En tant que protestants Réformés, il se peut que nous ayons des problèmes particuliers avec l’Esprit Saint. Nous pourrions envier à nos frères et sœurs orthodoxes leur spiritualité très intense. Elle leur permet de comprendre plus facilement ce que le récit de Luc veut dire en parlant d’une apparition corporelle de l’Esprit. Il est évident qu’il n’est pas question d’un oiseau concret qui se serait posé sur Jésus. Mais c’est important de se rappeler que l’évangile nous parle en images et en symboles. Le fait que l’Esprit nous soit présenté sous la forme d’une colombe, veut nous dire que, lorsque l’Esprit de Dieu vient dans ce monde, il vient sans aucune violence, aucune agressivité. Au contraire, il approche avec la douceur, la délicatesse, la finesse, la légèreté d’une colombe. Pourtant, il ne passe pas inaperçu. Il se fait sentir très concrètement. Cet Esprit de Dieu vient pour agir, pour opérer un changement concret. Et, en effet, il a déjà changé bien des vies, et ceci complètement ! Rappelons-nous ce berger tranquille qu’était Moïse dans les vastes pâturages au pied du Sinaï, avant que le souffle de l’Esprit ne l’ait poussé vers l’Égypte. Pensons aussi à David, le dernier fils de Jessé, petit berger tout jeune, choisi pour devenir le roi d’Israël. Sans oublier tant d’autres témoins, tant de martyrs de la foi, qui, poussés par l’Esprit de Dieu, ont largement dépassé les limites de leurs propres facultés pour être au service de leur Seigneur et de son Église, pour vivre leur témoignage particulier. Quand Luc parle d’une apparition corporelle de l’Esprit de Dieu, il pense donc à cette expérience très concrète que fera celui qui le rencontre : une expérience qui, d'ailleurs, n’est pas du tout réservée au Fils de Dieu seul. Luc en parle pour nous dire : Oui, cette expérience corporelle et concrète est destinée à chacun de celles et de ceux qui suivent le Christ. Cette expérience concrète nous attend, nous aussi, nous toutes et nous tous qui avons reçu le baptême !
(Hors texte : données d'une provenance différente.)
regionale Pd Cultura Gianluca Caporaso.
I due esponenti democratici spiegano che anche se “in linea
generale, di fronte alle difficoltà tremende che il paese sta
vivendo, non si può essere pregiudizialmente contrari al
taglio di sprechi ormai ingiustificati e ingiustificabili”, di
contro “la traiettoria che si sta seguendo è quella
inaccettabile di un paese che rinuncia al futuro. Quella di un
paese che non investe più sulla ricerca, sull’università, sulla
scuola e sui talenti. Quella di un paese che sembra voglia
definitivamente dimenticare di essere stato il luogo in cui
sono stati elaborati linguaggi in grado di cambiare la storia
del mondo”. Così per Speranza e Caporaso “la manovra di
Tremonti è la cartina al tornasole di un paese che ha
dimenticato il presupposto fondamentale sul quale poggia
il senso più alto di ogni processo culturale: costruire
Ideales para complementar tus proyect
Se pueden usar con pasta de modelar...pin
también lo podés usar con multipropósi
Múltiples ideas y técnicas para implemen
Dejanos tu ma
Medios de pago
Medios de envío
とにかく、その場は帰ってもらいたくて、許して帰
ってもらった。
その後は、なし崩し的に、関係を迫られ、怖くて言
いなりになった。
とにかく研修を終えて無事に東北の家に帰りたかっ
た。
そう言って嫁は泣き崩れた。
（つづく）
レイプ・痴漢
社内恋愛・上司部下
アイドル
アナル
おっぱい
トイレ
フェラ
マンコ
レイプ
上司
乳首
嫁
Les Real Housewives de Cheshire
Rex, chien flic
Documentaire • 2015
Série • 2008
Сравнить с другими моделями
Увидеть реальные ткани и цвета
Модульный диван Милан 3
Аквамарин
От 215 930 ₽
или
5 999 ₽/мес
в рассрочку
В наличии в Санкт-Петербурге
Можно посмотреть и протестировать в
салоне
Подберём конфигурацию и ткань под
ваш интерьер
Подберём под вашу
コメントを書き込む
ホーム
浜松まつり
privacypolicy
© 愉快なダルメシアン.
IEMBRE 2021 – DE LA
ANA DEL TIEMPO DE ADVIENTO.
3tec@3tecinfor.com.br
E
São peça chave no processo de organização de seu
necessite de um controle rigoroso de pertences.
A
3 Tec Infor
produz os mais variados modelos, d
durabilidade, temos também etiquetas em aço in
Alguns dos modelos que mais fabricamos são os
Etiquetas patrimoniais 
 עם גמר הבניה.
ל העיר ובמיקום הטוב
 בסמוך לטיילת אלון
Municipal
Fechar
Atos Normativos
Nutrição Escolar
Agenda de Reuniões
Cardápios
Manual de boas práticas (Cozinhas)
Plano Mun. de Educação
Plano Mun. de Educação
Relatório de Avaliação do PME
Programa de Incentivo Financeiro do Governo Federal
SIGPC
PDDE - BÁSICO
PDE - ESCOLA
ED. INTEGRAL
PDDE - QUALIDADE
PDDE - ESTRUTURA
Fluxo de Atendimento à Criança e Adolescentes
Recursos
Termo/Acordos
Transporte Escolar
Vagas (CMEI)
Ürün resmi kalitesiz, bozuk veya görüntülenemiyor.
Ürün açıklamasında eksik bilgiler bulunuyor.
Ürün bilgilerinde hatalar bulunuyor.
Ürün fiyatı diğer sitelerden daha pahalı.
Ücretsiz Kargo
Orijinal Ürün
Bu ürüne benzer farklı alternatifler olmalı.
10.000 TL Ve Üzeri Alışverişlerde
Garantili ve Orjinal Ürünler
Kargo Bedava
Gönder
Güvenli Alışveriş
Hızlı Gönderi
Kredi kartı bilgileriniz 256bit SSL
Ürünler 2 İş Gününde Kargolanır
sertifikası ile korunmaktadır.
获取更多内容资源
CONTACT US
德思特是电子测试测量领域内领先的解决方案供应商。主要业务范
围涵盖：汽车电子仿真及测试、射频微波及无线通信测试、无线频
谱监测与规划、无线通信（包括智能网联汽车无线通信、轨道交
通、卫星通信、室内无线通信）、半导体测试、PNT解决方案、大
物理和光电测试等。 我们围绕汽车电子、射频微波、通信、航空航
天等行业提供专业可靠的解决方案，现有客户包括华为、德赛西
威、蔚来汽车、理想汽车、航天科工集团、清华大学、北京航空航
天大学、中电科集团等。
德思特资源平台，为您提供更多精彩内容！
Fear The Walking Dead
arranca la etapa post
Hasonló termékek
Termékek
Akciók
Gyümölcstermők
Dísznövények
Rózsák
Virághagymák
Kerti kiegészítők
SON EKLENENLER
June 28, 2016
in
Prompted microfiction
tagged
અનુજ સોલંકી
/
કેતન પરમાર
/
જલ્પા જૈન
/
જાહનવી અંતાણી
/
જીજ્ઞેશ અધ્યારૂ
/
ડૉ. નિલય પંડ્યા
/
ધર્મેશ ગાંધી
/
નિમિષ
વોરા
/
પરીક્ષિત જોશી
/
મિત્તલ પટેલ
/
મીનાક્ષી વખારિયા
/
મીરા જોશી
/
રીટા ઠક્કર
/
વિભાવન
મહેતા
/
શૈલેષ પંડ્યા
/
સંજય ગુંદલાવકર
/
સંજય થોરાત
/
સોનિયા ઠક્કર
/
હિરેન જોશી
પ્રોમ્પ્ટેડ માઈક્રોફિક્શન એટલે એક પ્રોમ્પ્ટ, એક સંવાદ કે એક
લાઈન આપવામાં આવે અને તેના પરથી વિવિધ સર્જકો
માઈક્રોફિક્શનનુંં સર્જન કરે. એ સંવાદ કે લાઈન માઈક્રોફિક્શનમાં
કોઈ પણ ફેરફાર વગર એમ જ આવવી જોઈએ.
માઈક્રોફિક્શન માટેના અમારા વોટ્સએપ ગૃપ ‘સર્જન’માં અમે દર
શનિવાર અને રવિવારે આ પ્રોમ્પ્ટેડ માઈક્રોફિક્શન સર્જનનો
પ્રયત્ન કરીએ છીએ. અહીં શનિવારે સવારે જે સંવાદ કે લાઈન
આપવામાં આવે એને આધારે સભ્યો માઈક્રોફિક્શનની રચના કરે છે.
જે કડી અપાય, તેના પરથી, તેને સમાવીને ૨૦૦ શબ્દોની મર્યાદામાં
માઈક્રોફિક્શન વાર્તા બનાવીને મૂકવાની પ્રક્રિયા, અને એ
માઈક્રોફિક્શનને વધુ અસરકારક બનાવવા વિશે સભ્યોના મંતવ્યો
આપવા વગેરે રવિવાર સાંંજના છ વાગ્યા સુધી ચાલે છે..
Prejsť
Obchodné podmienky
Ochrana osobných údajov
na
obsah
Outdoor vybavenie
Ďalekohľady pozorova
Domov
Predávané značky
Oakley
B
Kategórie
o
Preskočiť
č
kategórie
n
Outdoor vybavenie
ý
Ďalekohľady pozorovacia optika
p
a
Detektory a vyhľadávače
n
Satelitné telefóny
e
- Avec cela, nous sommes déjà en présence du troisième élément du baptême de Jésus, de ce que j’ai appelé « adoption ».
Il est à noter que ce terme n’est pas de moi ! Les historiens parlent avec ce mot, de la formule : « Tu es mon fils, moi, aujourd’hui, je t’ai engendré », qui se trouve un peu partout dans la littérature de l’Orient classique. Elle est déjà dans les Psaumes, en particulier le Psaume 2, verset 5. C’est une formule qui faisait partie d’un rite très répandu. Cela servait à instituer la personne concernée dans ses droits de succession ou de fils, ou même de roi.
Alors, on peut imaginer ce que cela signifie pour le baptême de Jésus : Jésus, dès ce moment, exerce le pouvoir du Père. C’est lui qui remet les péchés, et ils sont remis, c’est lui qui accorde la grâce, et la grâce est accordée. Ici et maintenant. Et quand il donne son amour sans limites, c’est que dorénavant, au nom de Dieu, il n’y a plus rien d’autre que cet amour sans limites ! Et cela nous renvoie à notre propre baptême : lorsque nous sommes baptisés, on ne commémore pas seulement le baptême de Jésus, mais chaque baptisé entre dans la famille de l’Eglise, et il est en quelque sorte « adopté » dans ce sens biblique - adopté par Dieu ! Dieu nous dit comme il l'a dit à Jésus : Voici que je te donne mon esprit d’amour, ma puissance créatrice, mon esprit de paix pour que tu deviennes mon témoin, en paroles et en actes. Il me semble que le récit de Luc nous est donné pour nous faire comprendre notre propre baptême - et comment pratiquer très concrètement les conséquences de notre baptême : Dans la prière, dans la puissance de l’Esprit, et dans notre responsabilité comme témoins de l’Evangile de son amour, dans le monde où nous vivons.
Amen.
Cornélia Masi et Agnès Adeline-Schaeffer, le 13 janvier 2019.